Em 2012, foi notícia depois de ter atirado pela janela dos seus escritórios para a rua notas de cinco mil rublos (na altura, cerca de 150 euros) dobradas como aviões de papel. Como contou na altura a RT, o episódio levou a lutas na rua e críticas ao multimilionário. Um ano mais tarde, em 2013, Durov voltou a ser notícia no ocidente depois de oferecer ao ex-espião e denunciante norte-americano Edward Snowden, que Pavel considera um “herói pessoal”, um emprego como responsável de cibersegurança na VK. As excentricidades poderiam ter continuado, mas o que aconteceu a seguir já dissemos: nesse ano, as secretas russas entraram na sua vida.

Edward Snowden Gives First Interview In Russia

Pavel Durov diz que vê Edward Snowden como um "herói pessoal"

Getty Images

Ao sair da Rússia, em 2014, Durov tornou-se cidadão da Federação de São Cristóvão e Neves, um arquipélago nas Caraíbas, conta o Moscow Times. Em 2021, tornou-se também francês, escreve o The Guardian. Além disso, apesar de grande parte da sua vida ter sido passada em São Petersburgo, onde concluiu a licenciatura, a maior parte da infância do líder do Telegram foi vivida em Turim, Itália, como contava a Bloomberg em 2013.

DADOS ARMAZENADOS:
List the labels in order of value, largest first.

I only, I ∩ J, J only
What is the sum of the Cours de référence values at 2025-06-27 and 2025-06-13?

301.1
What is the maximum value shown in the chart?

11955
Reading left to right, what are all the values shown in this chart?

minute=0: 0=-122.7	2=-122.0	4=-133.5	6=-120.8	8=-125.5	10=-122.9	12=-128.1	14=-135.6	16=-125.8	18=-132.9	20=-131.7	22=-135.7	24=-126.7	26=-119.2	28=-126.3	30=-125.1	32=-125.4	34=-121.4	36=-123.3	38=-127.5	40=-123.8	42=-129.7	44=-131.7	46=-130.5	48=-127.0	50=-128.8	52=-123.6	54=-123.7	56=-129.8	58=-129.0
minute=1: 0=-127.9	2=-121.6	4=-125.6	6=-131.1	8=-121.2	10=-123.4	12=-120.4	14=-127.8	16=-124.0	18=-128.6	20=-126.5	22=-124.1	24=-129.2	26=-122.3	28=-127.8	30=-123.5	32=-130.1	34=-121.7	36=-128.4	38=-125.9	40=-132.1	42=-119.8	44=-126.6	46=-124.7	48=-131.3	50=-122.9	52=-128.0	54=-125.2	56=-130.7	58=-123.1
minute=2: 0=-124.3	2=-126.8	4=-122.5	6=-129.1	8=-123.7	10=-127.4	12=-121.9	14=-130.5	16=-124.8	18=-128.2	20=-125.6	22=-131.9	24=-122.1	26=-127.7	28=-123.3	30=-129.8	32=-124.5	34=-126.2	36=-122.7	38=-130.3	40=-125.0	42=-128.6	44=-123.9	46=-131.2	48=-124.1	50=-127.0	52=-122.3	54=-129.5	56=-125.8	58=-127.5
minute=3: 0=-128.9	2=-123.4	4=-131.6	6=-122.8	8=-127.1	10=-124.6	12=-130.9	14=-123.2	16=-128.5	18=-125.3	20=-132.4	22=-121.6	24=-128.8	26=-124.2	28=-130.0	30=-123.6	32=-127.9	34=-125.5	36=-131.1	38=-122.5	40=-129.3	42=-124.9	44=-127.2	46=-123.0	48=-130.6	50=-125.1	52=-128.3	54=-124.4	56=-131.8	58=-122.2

CONJUNTO DE TAREFAS:
a) Responda às perguntas seguintes com base no texto sobre Pavel Durov, uma resposta por linha e com a mesma marcação:
(i) Em que ano atirou Durov pela janela dos seus escritórios notas de cinco mil rublos dobradas como aviões de papel?
(ii) Que cargo ofereceu Durov a Edward Snowden na VK?
(iii) Em que cidade viveu Durov a maior parte da infância?
b) Indique todos os meios de comunicação que o texto sobre Pavel Durov cita como fonte de informação.
c) Prossiga o texto sobre Pavel Durov a partir da última frase apresentada.

RESPOSTAS ESCRITAS:
a)
(i) Em 2012.
(ii) O cargo de responsável de cibersegurança.
(iii) Em Turim, Itália.

b) RT, Moscow Times, The Guardian e Bloomberg.

c)
Apesar disso, Pavel assume que sem a Rússia não haveria Telegram. Numa entrevista ao The New York Times em 2014, afirmou: “A melhor coisa sobre a Rússia naquela época [quando criou o VK e, anos depois, o Telegram] era que a Internet não era completamente regulada. De certa forma, era mais livre do que nos Estados Unidos”. Havendo pouca regulação, projetos como o VK ou o Telegram, que Durov assume que tiveram “inspiração” nos concorrentes Facebook e WhatsApp, floresceram sem grandes dificuldades.

A Rússia pode sair da internet? “Para isolar os russos não basta cortar cabos”

Não obstante, isso começou a mudar em 2013, altura em que lança a famosa aplicação de mensagens. “Agora, a Internet é vista de forma suspeita por Putin, que chegou a apelidá-la de ‘Projeto CIA e tomou medidas para isolar a Rússia do resto do mundo digital”, escrevia na altura o The New York Times. Este receio de Putin mantém-se hoje em dia, havendo fortes suspeitas e acusações de que Putin está a avançar com um plano para cortar o país da internet, como o Observador explicou recentemente neste artigo.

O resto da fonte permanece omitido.